Economists have warned of devastating consequences for the economy and millions of Americans if no stimulus deal is passed. A number of relief programs are set to expire at the end of the year. Twelve million Americans are on pace to lose their jobless benefits, and protections for renters and student borrowers are also set to expire, along with a federal paid-family-leave program.

The White House has largely abandoned its aggressive push for stimulus since Trump lost the Nov. 3 presidential election. It is also unclear whether Biden will push Democrats to accept a smaller package, although some of his economic advisers have been adamant that a stimulus deal must be passed quickly, even if it is smaller than what Democrats prefer.

Republicans continued to try making that case Tuesday.

“I think $900 billion would do a lot more good right now than $2 trillion will do in March,” said Sen. Roy Blunt (R-Mo.), a member of the GOP leadership. “This is an important time to step up if we can.”

The bipartisan agreement includes about $288 billion in funding for small businesses, including through the Paycheck Protection Program and other aid. It also includes $45 billion for transportation agencies, $82 billion for education, $26 billion in nutrition assistance and $16 billion in health care, including to help with coronavirus testing and tracing, and vaccine distribution.

The effort was expected to leave out a second round of $1,200 stimulus payments, as a way to bring down its overall cost, even though Trump and Pelosi support it.

Hanging over the talks is the concern among Democrats that any package passed now will sap the willingness of congressional Republicans to pursue another, larger bill next year under Biden. That tension helped derail previous rounds of negotiations ahead of the election, and even now, members of the bipartisan group trying to break the logjam express different views on whether multiple rounds of aid are feasible.

"I believe this is the last bite at the apple," said Rep. Anthony Gonzalez (R-Ohio), a member of the Problem Solvers Caucus. "At some point in the second quarter [of 2021], the pandemic is essentially over, most likely. And so, if there's a thought that, well, we'll do this now and then we'll do another one at the end of January or February, I think that's a pipe dream, personally."

But Rep. Josh Gottheimer (D-N.J.), a co-chair of the caucus, called the emerging bipartisan plan a "great down payment" that could be supplemented in the months ahead.

“Now’s the best time to fight, to get as much as we can to help people now. But we’re going to have keep fighting to get more resources as it’s needed, and we’ll do it again under a new president,” Gottheimer said. “But this whole idea that we shouldn’t do anything now because we may get more later -- well, that didn’t work for us last time. And now here we are, and I just don’t think the country is going to accept the fact that we’re going to say, well, we’ve got to wait.”
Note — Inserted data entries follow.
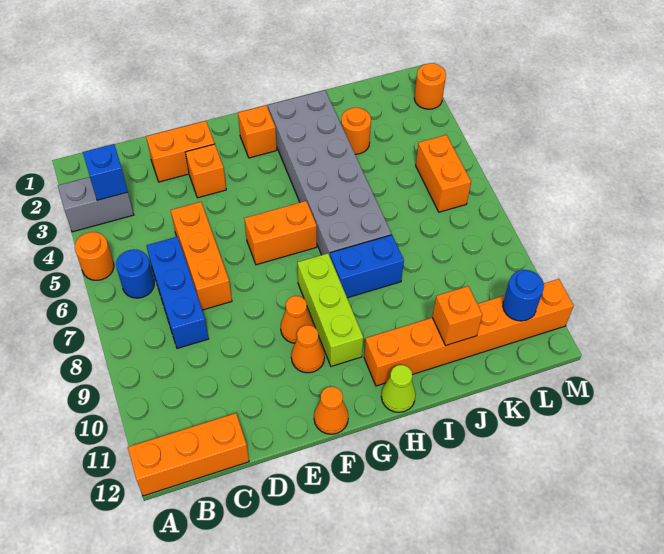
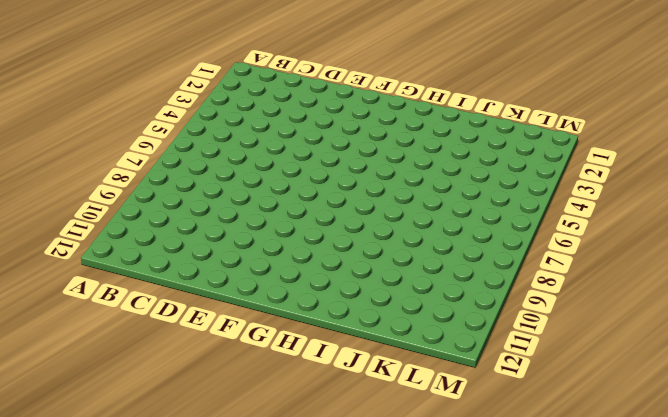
none -> grey 1x2 brick [58,177,134,232]
none -> orange 1x1 round brick [75,232,114,280]
none -> orange 1x3 brick [128,413,249,496]

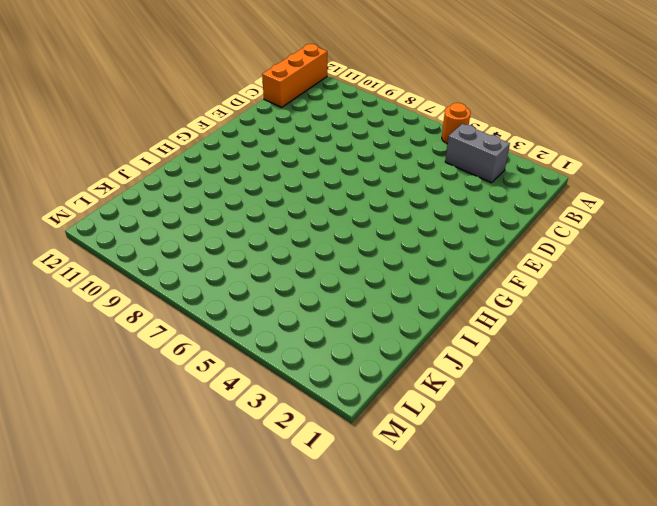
grey 1x2 brick [445,124,510,183] -> grey 1x2 brick turned to [58,177,134,232]
none -> blue 1x1 round brick [116,249,154,298]
none -> blue 1x3 brick [146,237,209,348]
none -> orange 1x2 brick [146,121,215,182]

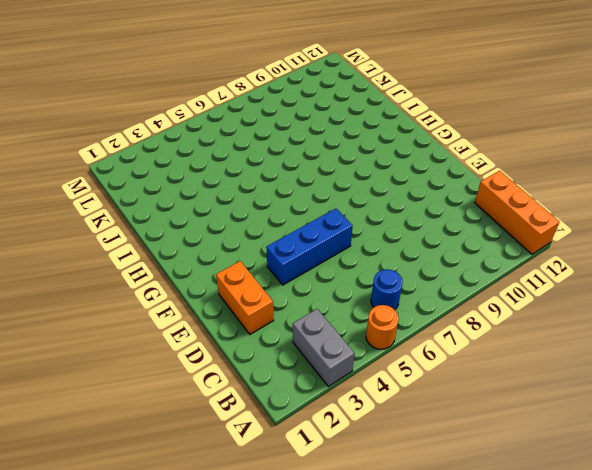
blue 1x3 brick [266,208,353,285] -> blue 1x3 brick moved to [146,237,209,348]
none -> orange 1x3 brick [171,202,232,310]
none -> orange 1x1 brick [185,144,226,198]
none -> orange 1x2 brick [244,201,317,265]

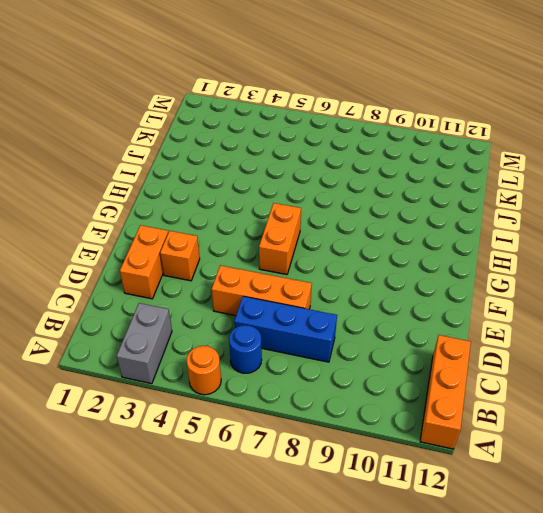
none -> orange 1x1 cone [281,296,313,343]
none -> orange 1x1 cone [291,325,325,373]
none -> orange 1x1 cone [314,387,348,434]

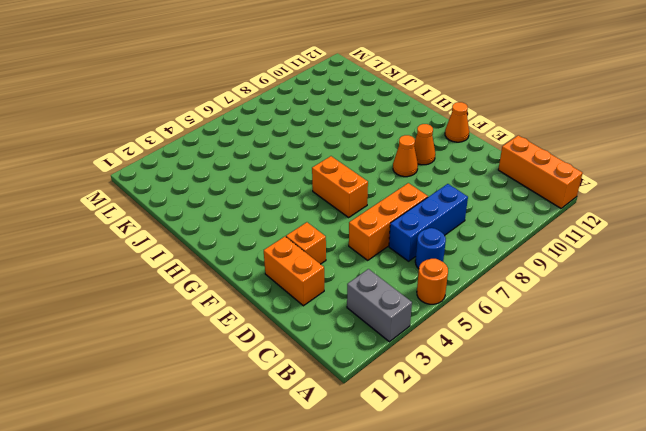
none -> orange 1x1 brick [238,105,277,158]
none -> lime 1x3 brick [297,253,363,366]
none -> grey 2x6 brick [268,90,392,256]

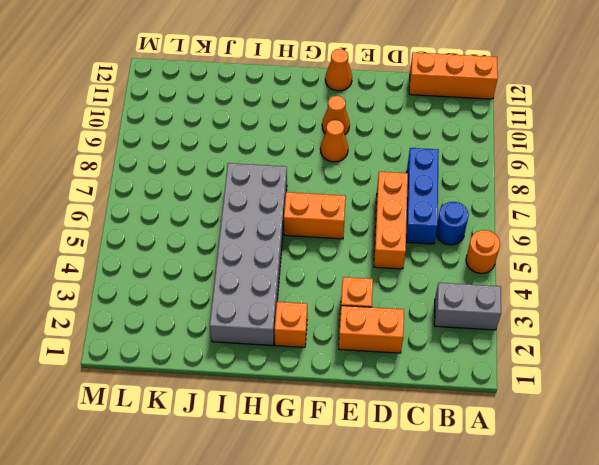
none -> lime 1x3 brick [297,253,363,366]
none -> blue 1x2 brick [330,235,404,298]
none -> orange 1x6 brick [364,279,574,386]

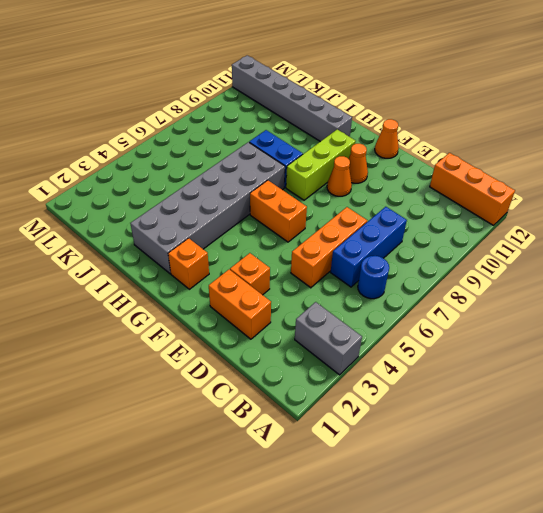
grey 1x6 brick [232,55,352,142] -> orange 1x6 brick [364,279,574,386]
none -> orange 1x1 round brick [75,232,114,280]
none -> lime 1x1 cone [381,365,416,412]
none -> orange 1x1 round brick [341,108,371,154]

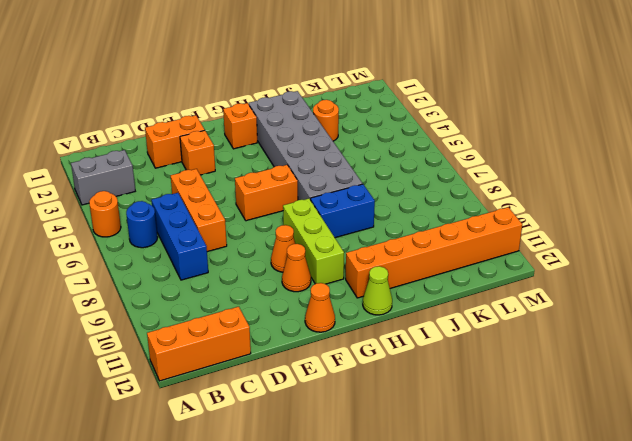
none -> orange 1x2 brick [416,135,471,212]
none -> orange 1x1 round brick [414,63,446,109]
none -> blue 1x1 brick [83,144,128,200]

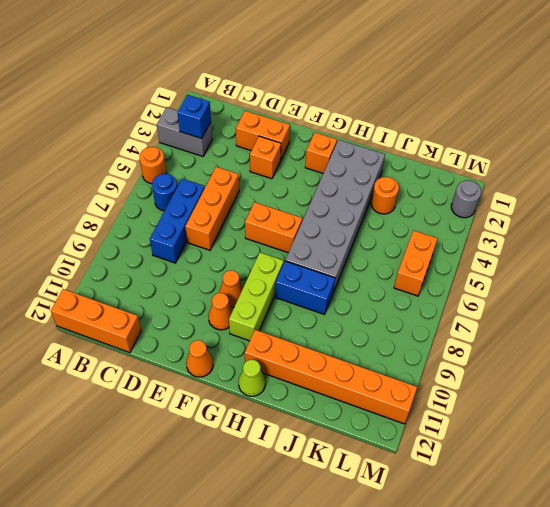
grey 1x1 round brick [451,180,481,218] -> orange 1x1 round brick [414,63,446,109]
none -> orange 1x1 brick [432,286,482,345]
none -> blue 1x1 round brick [503,270,544,321]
The measure faced early opposition from both flanks, with liberals opposed to the liability shield and conservatives opposed to spending more money to help the economy. Rep. Rashida Tlaib (D-Mich.), a member of the Congressional Progressive Caucus, criticized the proposal for leaving out another round of $1,200 stimulus checks. Jason Pye, vice president of legislative affairs for the conservative group FreedomWorks, said conservative GOP senators probably would reject the measure because of its cost. Sens. Mike Lee (R-Utah) and Rand Paul (R-Ky.) are among those who have resisted another spending package.

“Anything that adds to the deficit is a non-starter,” Pye said.

At the news conference, Romney stressed that he is a deficit hawk and that the proposal costs far less than the $1.8 trillion that White House officials pushed earlier. He also said the legislation would be partly funded by more than $500 billion in unspent money from the Cares Act stimulus measure passed in March, reducing the amount of new spending.

Sara Nelson, president of the Association of Flight Attendants, spoke positively of the bipartisan effort and urged lawmakers to quickly approve emergency financial help.

“More will be needed later, but immediate relief is needed now,” she said. “That’s what the senators are talking about. We cannot wait.”

Rachel Siegel, Felicia Sonmez and John Wagner contributed to this report.